Albertazzi, 90 anni: “Ho vissuto solo per la bellezza”
Versatile protagonista della vita culturale italiana, Giorgio Albertazzi ha festeggiato martedì 20 agosto i suoi 90 anni – idealmente con D’Annunzio – a Marina di Pietrasanta, sul palco della Versiliana, accompagnato al pianoforte da Paolo di Sabatino e alla fisarmonica con Davide Cavuti.
E’ stato con lo spettacolo “Io quel che ho donato” che il re del teatro italiano ha festeggiato i suoi 90 anni e la sua impareggiabile carriera. Quella frase di D’Annunzio ‘Io ho quel che ho donato’ – commenta l’attore – “si adatta in modo perfetto allo spirito di ciò che vuole significare questo mio spettacolo che è anche, anzi soprattutto, un omaggio. Al Vate, certamente, ma anche al pubblico e, se me lo concedete, un poco a me stesso. Tante cose sono state dette, scritte e recitate su D’Annunzio. Io stesso sono stato inseguito dalla sua ombra fin da ragazzino”.

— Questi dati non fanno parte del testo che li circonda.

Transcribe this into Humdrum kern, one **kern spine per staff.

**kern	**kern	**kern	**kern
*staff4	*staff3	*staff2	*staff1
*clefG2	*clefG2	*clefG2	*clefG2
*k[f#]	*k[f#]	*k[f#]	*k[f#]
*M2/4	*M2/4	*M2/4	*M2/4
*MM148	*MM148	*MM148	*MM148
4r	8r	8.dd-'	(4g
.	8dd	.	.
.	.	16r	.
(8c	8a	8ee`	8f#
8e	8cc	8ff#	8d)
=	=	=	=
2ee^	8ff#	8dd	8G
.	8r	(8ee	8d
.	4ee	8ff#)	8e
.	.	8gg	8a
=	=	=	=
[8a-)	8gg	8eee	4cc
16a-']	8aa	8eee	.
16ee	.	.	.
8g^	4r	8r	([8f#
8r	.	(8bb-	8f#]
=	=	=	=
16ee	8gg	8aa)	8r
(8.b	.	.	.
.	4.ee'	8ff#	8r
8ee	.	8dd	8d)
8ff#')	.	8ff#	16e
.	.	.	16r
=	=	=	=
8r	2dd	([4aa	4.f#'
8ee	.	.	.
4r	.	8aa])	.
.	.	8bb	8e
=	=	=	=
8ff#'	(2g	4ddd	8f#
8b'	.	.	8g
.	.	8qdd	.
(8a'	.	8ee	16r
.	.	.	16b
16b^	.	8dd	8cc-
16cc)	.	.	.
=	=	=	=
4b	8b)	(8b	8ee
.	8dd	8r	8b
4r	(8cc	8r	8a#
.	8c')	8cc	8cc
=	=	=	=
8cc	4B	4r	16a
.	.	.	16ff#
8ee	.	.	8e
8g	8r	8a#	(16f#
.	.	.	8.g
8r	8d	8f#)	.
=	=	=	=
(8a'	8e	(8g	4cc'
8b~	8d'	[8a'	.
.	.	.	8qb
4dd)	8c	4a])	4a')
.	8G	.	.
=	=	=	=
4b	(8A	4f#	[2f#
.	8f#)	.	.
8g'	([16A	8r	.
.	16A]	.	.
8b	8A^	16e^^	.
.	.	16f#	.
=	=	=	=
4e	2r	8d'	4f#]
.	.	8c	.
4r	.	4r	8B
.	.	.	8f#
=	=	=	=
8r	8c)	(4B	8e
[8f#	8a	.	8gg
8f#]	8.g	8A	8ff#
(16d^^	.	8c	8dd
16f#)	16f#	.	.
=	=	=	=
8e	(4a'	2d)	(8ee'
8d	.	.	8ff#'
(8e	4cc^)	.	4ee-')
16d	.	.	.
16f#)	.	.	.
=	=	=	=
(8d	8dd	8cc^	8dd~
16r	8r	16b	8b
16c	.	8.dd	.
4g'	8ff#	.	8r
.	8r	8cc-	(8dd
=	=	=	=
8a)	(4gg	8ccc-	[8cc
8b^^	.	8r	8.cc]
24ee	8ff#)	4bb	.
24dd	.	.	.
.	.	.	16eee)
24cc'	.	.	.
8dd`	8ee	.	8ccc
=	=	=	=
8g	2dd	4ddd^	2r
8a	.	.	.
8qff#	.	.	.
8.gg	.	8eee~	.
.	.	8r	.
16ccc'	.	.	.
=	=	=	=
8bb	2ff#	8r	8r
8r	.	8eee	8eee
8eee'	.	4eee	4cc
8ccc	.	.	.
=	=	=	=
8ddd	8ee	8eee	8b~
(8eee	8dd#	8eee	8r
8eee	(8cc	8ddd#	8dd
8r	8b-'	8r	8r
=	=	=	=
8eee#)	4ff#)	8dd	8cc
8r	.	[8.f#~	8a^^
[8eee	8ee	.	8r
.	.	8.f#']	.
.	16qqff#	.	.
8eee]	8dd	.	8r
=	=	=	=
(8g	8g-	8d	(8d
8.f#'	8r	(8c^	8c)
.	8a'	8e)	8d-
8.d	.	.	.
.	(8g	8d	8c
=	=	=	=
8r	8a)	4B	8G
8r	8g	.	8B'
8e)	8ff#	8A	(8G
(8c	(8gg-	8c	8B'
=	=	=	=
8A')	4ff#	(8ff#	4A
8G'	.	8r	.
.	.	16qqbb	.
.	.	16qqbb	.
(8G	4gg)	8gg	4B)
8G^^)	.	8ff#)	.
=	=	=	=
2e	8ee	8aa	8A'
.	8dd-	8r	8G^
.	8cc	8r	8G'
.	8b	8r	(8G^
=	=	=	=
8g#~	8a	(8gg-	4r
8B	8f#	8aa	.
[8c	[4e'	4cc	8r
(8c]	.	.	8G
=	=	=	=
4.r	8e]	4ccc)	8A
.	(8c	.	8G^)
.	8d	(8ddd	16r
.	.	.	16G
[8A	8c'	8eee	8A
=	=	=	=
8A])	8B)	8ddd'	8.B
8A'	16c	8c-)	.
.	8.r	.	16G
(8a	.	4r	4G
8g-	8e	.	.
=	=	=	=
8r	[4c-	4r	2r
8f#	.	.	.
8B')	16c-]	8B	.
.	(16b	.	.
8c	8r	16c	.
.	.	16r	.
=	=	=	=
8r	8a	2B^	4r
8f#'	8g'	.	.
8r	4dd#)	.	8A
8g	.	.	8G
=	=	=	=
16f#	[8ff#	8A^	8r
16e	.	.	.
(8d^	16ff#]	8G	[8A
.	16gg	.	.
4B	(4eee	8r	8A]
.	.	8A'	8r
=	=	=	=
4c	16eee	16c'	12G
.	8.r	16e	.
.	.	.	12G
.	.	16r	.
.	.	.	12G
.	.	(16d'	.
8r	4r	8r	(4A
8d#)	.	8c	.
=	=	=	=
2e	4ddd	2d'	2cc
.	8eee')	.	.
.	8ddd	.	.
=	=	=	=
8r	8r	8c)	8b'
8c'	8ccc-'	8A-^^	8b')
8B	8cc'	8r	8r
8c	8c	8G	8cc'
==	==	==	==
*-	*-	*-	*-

E il pubblico toscano ha reso un convinto omaggio a chi ha contribuito a rendere grande l’arte teatrale vivendo “la bellezza e per la bellezza”. Un concetto che ha ripetuto in diverse interviste tv e anche in una conversazione con Titti Giuliani Foti sulla Nazione.
C’è qualcosa di cui si pente? gli chiede la giornalista: “Si – risponde il Maestro – aver trascurato cose importantissime. Per esempio avrei dovuto fare il grande cinema, dedicarmi di più, concedermi più spesso. Ma io sono così: ho fatto pochissimi calcoli nella mia vita. Anzi, non li ho mai fatti e non ho mai sacrificato niente alla bellezza”. Appunto: cosa pensa della bellezza?, insiste la giornalista: “E’ il valore più alto della mia vita. Volevo che tutto fosse splendido e indimenticabile e quindi ho lottato per arrivare a questa cosa qui”.
La scelta dell’omaggio a D’Annunzio non è casuale: proprio alla Versiliana il Vate soggiornò nell’estate del 1906 nella Villa che fu dimora dei Conti Digerini-Nuti. “Io sono nel più bel posto dell’universo” scrisse D’Annunzio dalla Versiliana in una lettera indirizzata ad Emilio Treves il 5 luglio di quell’anno.
“Sono nato a tre passi dalla ‘Capponcina’ di Settignano, la villa con i levrieri e i cavalli del Vate – e dall’altra parte della strada c’era la ‘Porziuncola’ di Eleonora Duse. Spiavo al di là del cancello grigio-argento della Capponcina (D’Annunzio non c’era più, la villa era stata venduta e rivenduta) se per caso arrivasse qualche segno” racconta Albertazzi nelle note di regia. “Io stesso sono stato inseguito dalla sua ombra fin da ragazzino. . Ci sono uomini come D’Annunzio che hanno il potere di evocare leggende”.